Objectifs du millénaire : Les États doivent respecter leurs engagements d'ici 2015

18/09/2014 22:18

L'Objectif du Millénaire numéro 8 : un partenariat mondial pour le développement.


Selon un nouveau rapport présenté jeudi par le Secrétaire général des Nations Unies, Ban Ki-moon, la réalisation des Objectifs du Millénaire pour le Développement (OMD) a produit des résultats mitigés en matière d'accès élargi des pays les plus pauvres à l'aide, au commerce, à l'allègement de la dette, aux médicaments essentiels et aux technologies.

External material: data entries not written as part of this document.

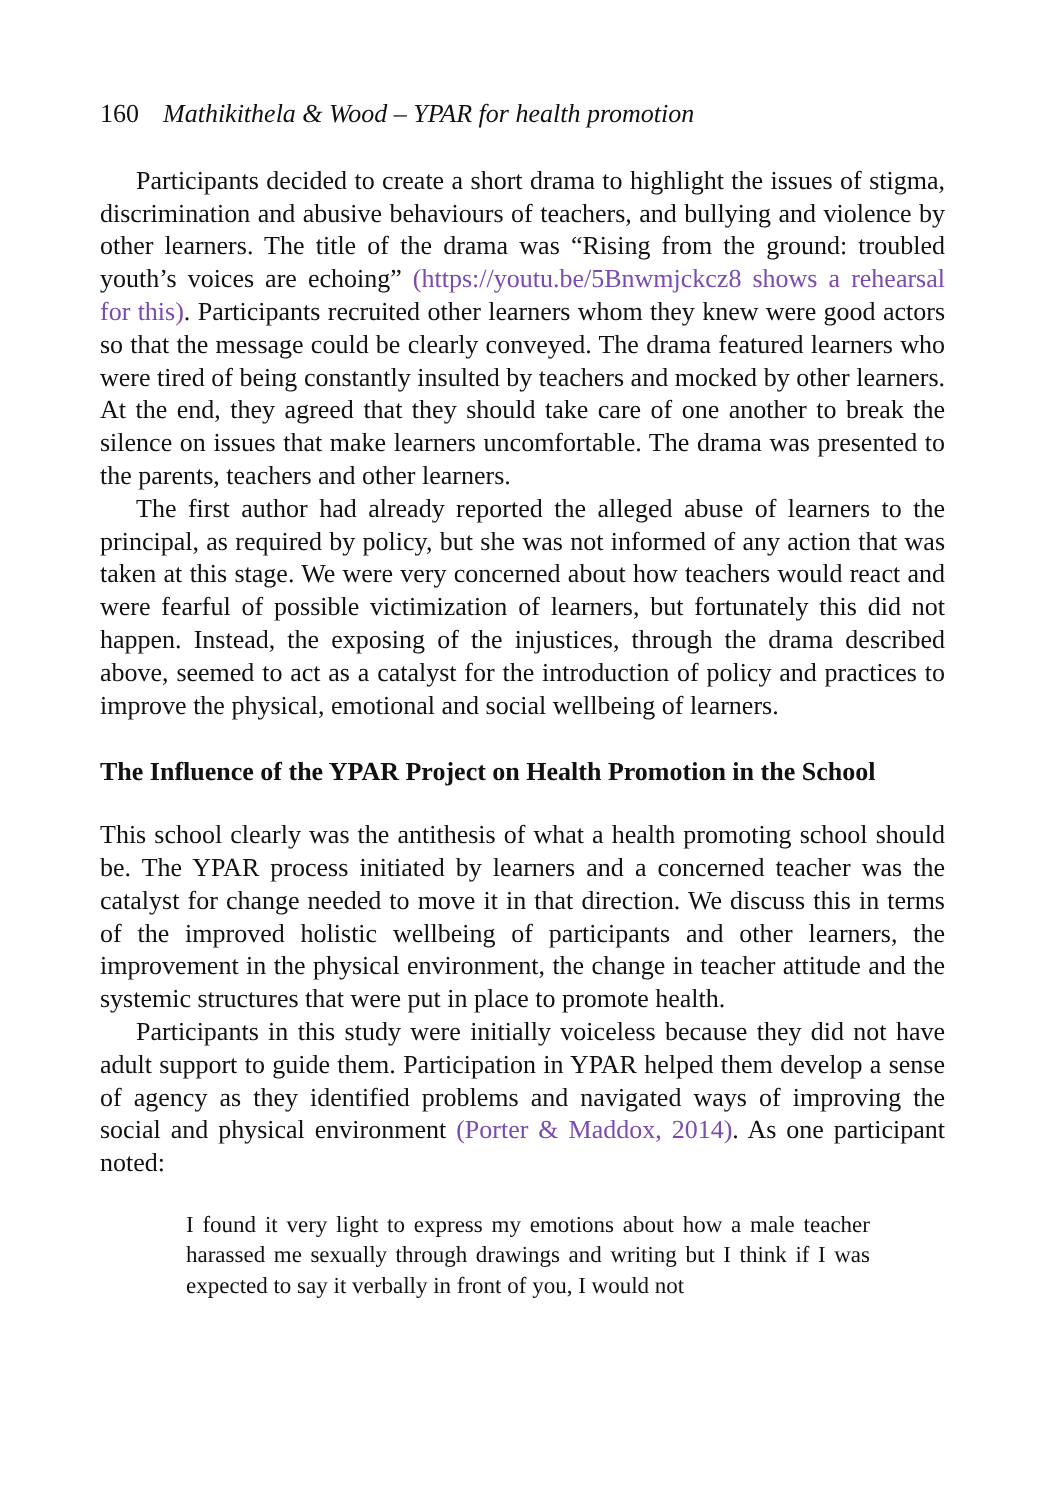160 Mathikithela & Wood – YPAR for health promotion
Participants decided to create a short drama to highlight the issues of stigma, discrimination and abusive behaviours of teachers, and bullying and violence by other learners. The title of the drama was “Rising from the ground: troubled youth’s voices are echoing” (https://youtu.be/5Bnwmjckcz8 shows a rehearsal for this). Participants recruited other learners whom they knew were good actors so that the message could be clearly conveyed. The drama featured learners who were tired of being constantly insulted by teachers and mocked by other learners. At the end, they agreed that they should take care of one another to break the silence on issues that make learners uncomfortable. The drama was presented to the parents, teachers and other learners.
The first author had already reported the alleged abuse of learners to the principal, as required by policy, but she was not informed of any action that was taken at this stage. We were very concerned about how teachers would react and were fearful of possible victimization of learners, but fortunately this did not happen. Instead, the exposing of the injustices, through the drama described above, seemed to act as a catalyst for the introduction of policy and practices to improve the physical, emotional and social wellbeing of learners.
The Influence of the YPAR Project on Health Promotion in the School
This school clearly was the antithesis of what a health promoting school should be. The YPAR process initiated by learners and a concerned teacher was the catalyst for change needed to move it in that direction. We discuss this in terms of the improved holistic wellbeing of participants and other learners, the improvement in the physical environment, the change in teacher attitude and the systemic structures that were put in place to promote health.
Participants in this study were initially voiceless because they did not have adult support to guide them. Participation in YPAR helped them develop a sense of agency as they identified problems and navigated ways of improving the social and physical environment (Porter & Maddox, 2014). As one participant noted:
I found it very light to express my emotions about how a male teacher harassed me sexually through drawings and writing but I think if I was expected to say it verbally in front of you, I would not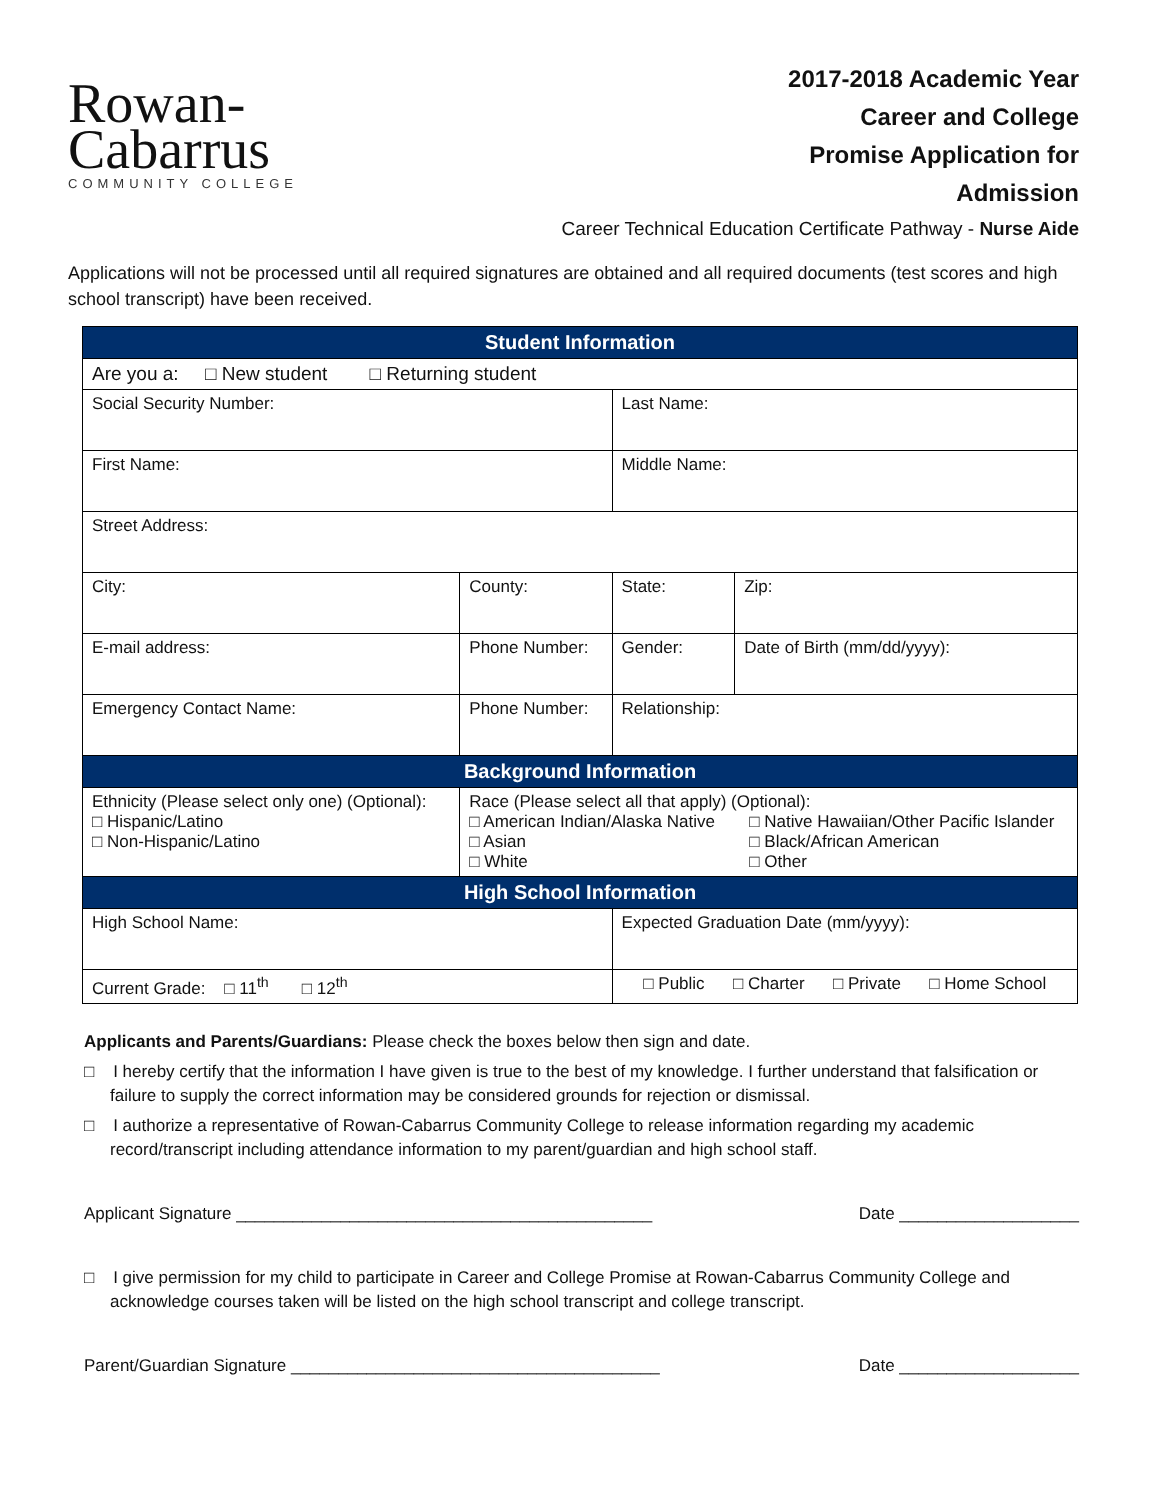Rowan-
Cabarrus
COMMUNITY COLLEGE
2017-2018 Academic Year
Career and College
Promise Application for
Admission
Career Technical Education Certificate Pathway - Nurse Aide
Applications will not be processed until all required signatures are obtained and all required documents (test scores and high school transcript) have been received.
| Student Information | | | |
| --- | --- | --- | --- |
| Are you a: □ New student □ Returning student | | | |
| Social Security Number: | | Last Name: | |
| First Name: | | Middle Name: | |
| Street Address: | | | |
| City: | County: | State: | Zip: |
| E-mail address: | Phone Number: | Gender: | Date of Birth (mm/dd/yyyy): |
| Emergency Contact Name: | Phone Number: | Relationship: | |
| Background Information | | | |
| Ethnicity (Please select only one) (Optional): □ Hispanic/Latino □ Non-Hispanic/Latino | Race (Please select all that apply) (Optional): □ American Indian/Alaska Native □ Asian □ White □ Native Hawaiian/Other Pacific Islander □ Black/African American □ Other | | |
| High School Information | | | |
| High School Name: | | Expected Graduation Date (mm/yyyy): | |
| Current Grade: □ 11<sup>th</sup> □ 12<sup>th</sup> | | □ Public □ Charter □ Private □ Home School | |
Applicants and Parents/Guardians: Please check the boxes below then sign and date.
□ I hereby certify that the information I have given is true to the best of my knowledge. I further understand that falsification or failure to supply the correct information may be considered grounds for rejection or dismissal.
□ I authorize a representative of Rowan-Cabarrus Community College to release information regarding my academic record/transcript including attendance information to my parent/guardian and high school staff.
Applicant Signature ____________________________________________ Date ___________________
□ I give permission for my child to participate in Career and College Promise at Rowan-Cabarrus Community College and acknowledge courses taken will be listed on the high school transcript and college transcript.
Parent/Guardian Signature _______________________________________ Date ___________________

Les conditions de vie de millions de personnes dans le monde se sont améliorées grâce aux efforts concertés entrepris à l'échelle mondiale, régionale, nationale et locale pour réaliser les OMD.

Il ressort de statistiques récentes que certaines cibles ont déjà été atteintes, notamment la réduction de la pauvreté, amélioration de l'accès à l'eau potable, amélioration des conditions de vie des habitants des taudis et parité des sexes dans l'enseignement primaire. D'ici fin 2015, d'autres objectifs pourraient être atteints. Mais beaucoup reste à faire.

« Aujourd'hui plus que jamais, les dirigeants et citoyens du monde entier doivent résolument prendre part à l'action collective qui vise à éliminer la pauvreté, élever le niveau de vie et préserver l'environnement », a indiqué M. Ban dans un communiqué de presse.

 « J'engage tous les gouvernements et les institutions internationales à continuer de renforcer le partenariat mondial pour le développement, afin que nous puissions marquer le commencement d'un avenir plus viable. »

Le Groupe de réflexion sur le retard pris dans la réalisation des OMD indique que les engagements pris au titre de l'objectif sur la mise en place d'un partenariat mondial pour le développement ont permis d'atteindre certains objectifs, mais que les progrès restent lents sur d'autres.

Cet objectif a été établi pour demander aux pays développés de fournir un appui aux pays en développement pour les aider à atteindre les OMD, notamment ceux qui concernent la réduction de la pauvreté, la faim et la mortalité maternelle et infantile, l'amélioration de l'accès à l'éducation et la viabilité écologique.

Selon M. Ban, le rapport met l'accent sur l'écart qui persiste entre les engagements pris et la coopération effective, l'objectif ultime étant d'aider la communauté internationale à le combler.

L'accès aux marchés en franchise de droits et hors quota a été élargi aux exportations des 49 pays les moins avancés, mais les subventions agricoles dans certains pays développés restent profondément ancrées.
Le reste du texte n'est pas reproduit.